I just want to love and to be loved back in return. I want a partner whom I could give my whole heart entirely. I want to love with a love that is like fire—I want the kind of love that hits like lightning. I want to make love with a fierce passion that numbs my mind. I want to cuddle at night and share stories and laughter. I want a kind of love that makes me feel at home and peaceful and contented while at the same time happy and joyful and thankful and full of life and adventure.

I want a love that is strong and wild but slow and easy—a love that is heart and soul, completely! I want to share passion and tenderness. I want a love that is full of trust and honesty, full of understanding and caring.

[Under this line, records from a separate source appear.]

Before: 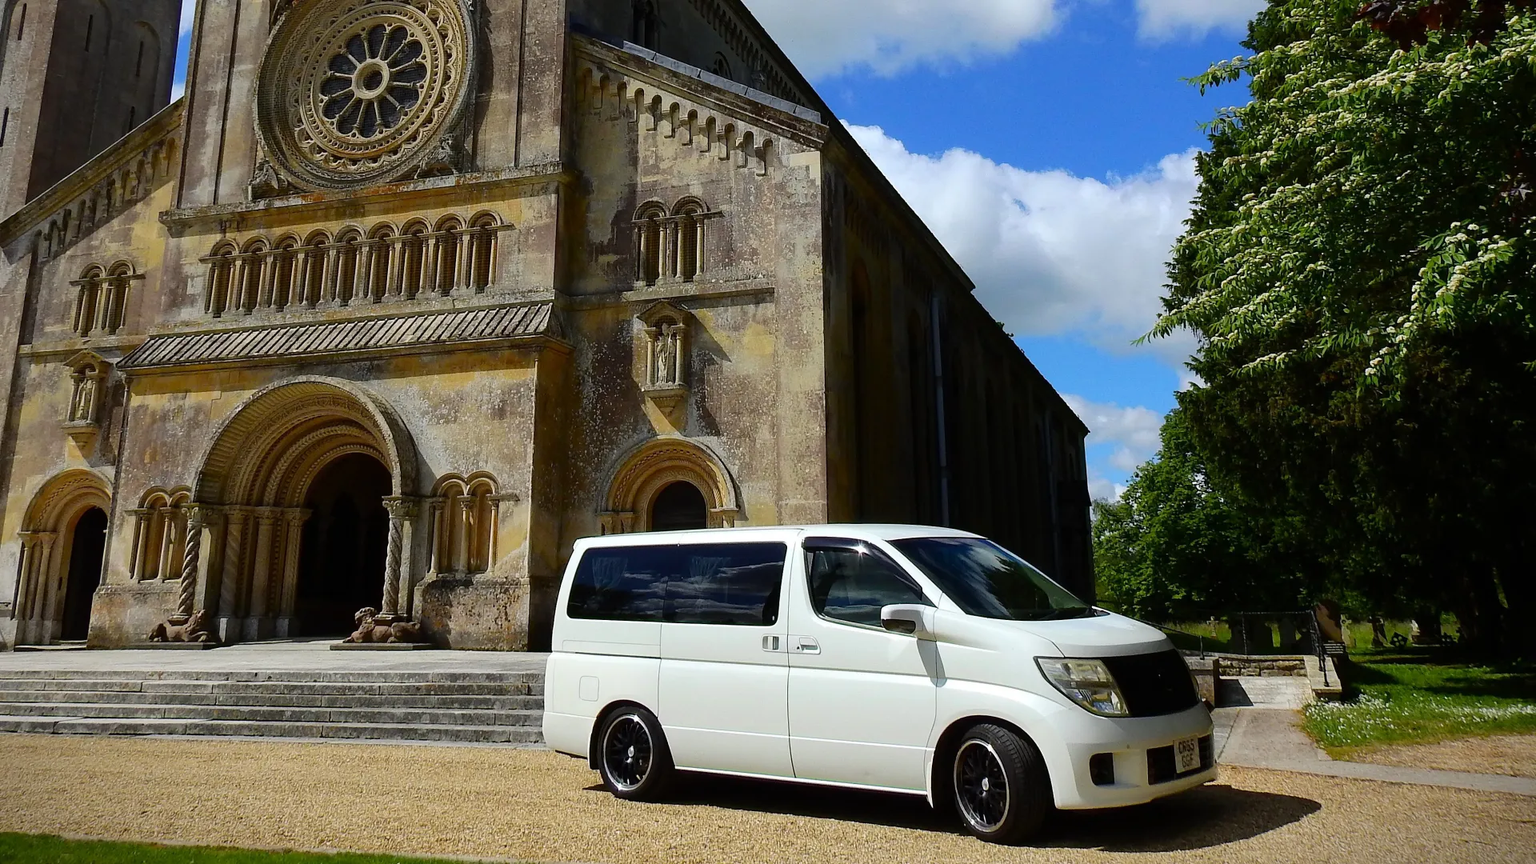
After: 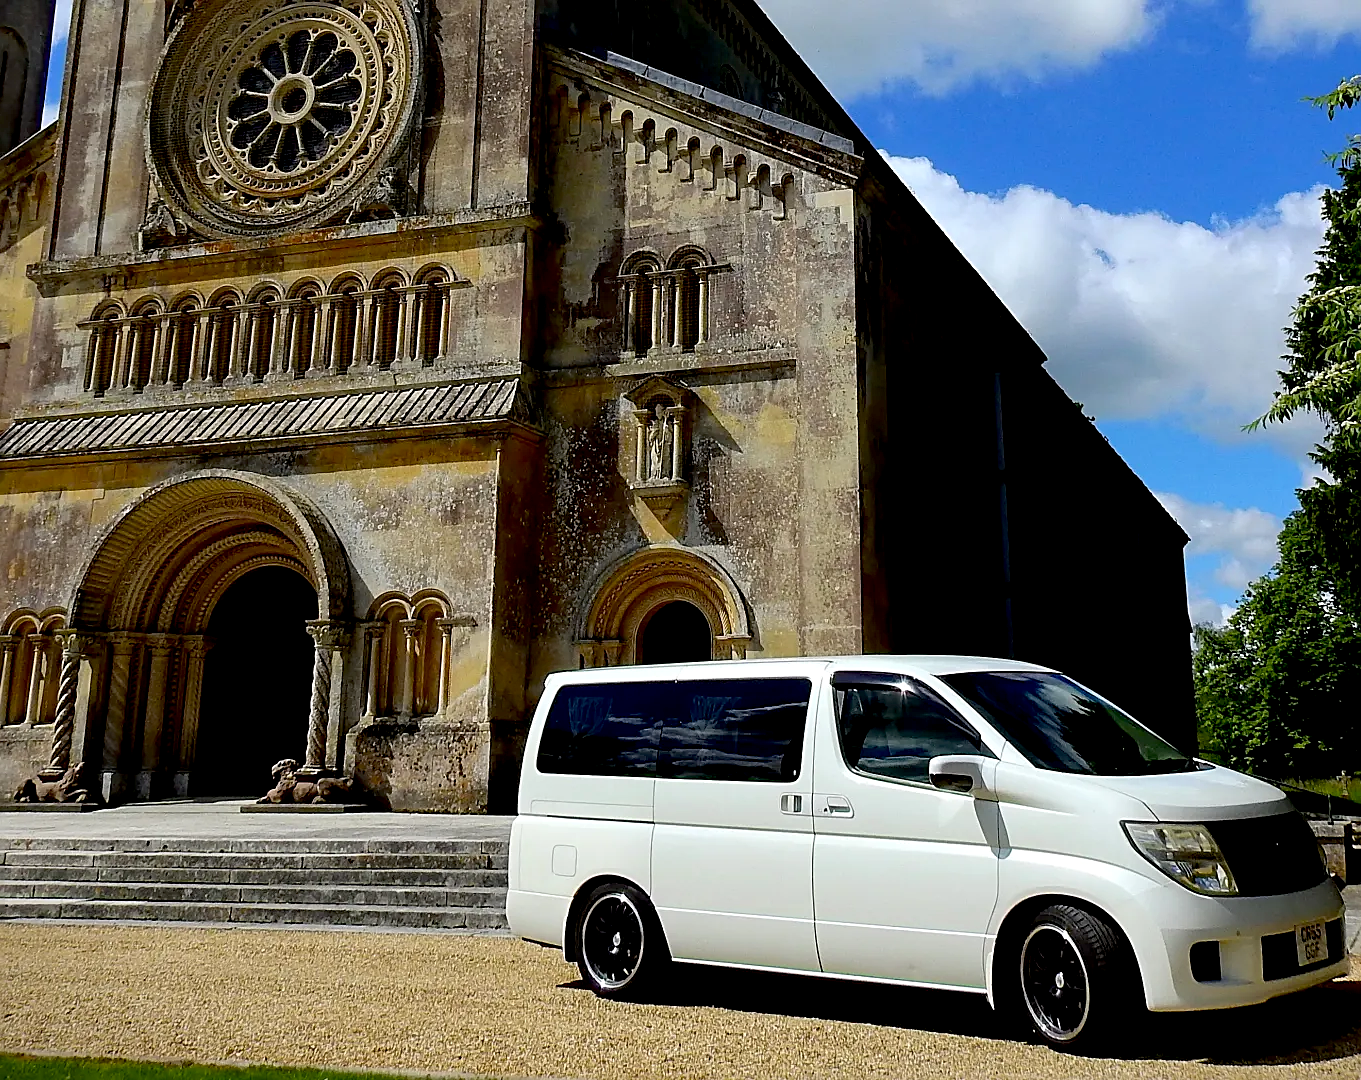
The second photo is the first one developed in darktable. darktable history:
crop and rotate: left 8.968%, right 20.117%
sharpen: on, module defaults
exposure: black level correction 0.013, compensate highlight preservation false
contrast equalizer: octaves 7, y [[0.6 ×6], [0.55 ×6], [0 ×6], [0 ×6], [0 ×6]], mix 0.141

I just want love, love, love, love!!! I want to love so much!!! I want to show tenderness, I want to care, I want to trust, I want to pamper, I want to cuddle, I want to make love; I just want to love with all my heart, with all my mind, with all my soul, and with all my strength!!!

I want to kiss with wild passion, with sweet tenderness, with love. I want to look at that person in the eye and see my soul in his eyes while his soul reflects in mine. I want to share my life, my thoughts, my dreams, my aspirations, my hopes, my emotions, and my passions.

I want to dance in the rain, I want to play in the field, I want to jump off a cliff, I want to climb a mountain, I want to dive in a waterfall, I want to ride a horse, I want to run barefoot in the sand, I want to count the stars, I want to dine on a hilltop, I want to go on a joyride, I want to fish in the sea, I want to sleep on the grasses beneath the stars, I want to go to art galleries, I want to watch plays and concerts and poetry readings—I just want to live and do all these things with someone I love.

I want to grow old with a person I am in love with—I want to be sitting beside him on a rocking chair in the front porch as we hold hands, listen to soft music, and talk about all our adventures, laugh, and just watch people pass by as they go off to their own adventures.

I have so much romantic love to give but no one to give it to. There seems to be no one worth giving it to because I can only give it to a person I can trust—entirely and completely, in big things as well as in small things.

They say falling in love is like giving your heart to another person and letting him point a gun at it and hoping that he would never pull the trigger. I only have one heart; I could not give it to a person who will only pull the trigger.

I want to trust. I want to love. I want to love, love, love, love, love. I want to be in love…so I watch love stories and in that two hours while I’m watching the movie, I almost feel like I’m really in love. I guess I would just have to be contented with falling in love with the guys in the movies because maybe those kinds of guys and that kind of love could only be found in movies, never in real life.

But if someone would just let me, I could give that someone a kind of love that is like that of the movies.

I want to be in love.

But maybe I would never know how it is to be in love.

I am just a romantic fool—so I’ll just have to watch love stories until I grow old.

Tuesday, August 3, 2010

Never Too Late

It is never too late to be what you might have been!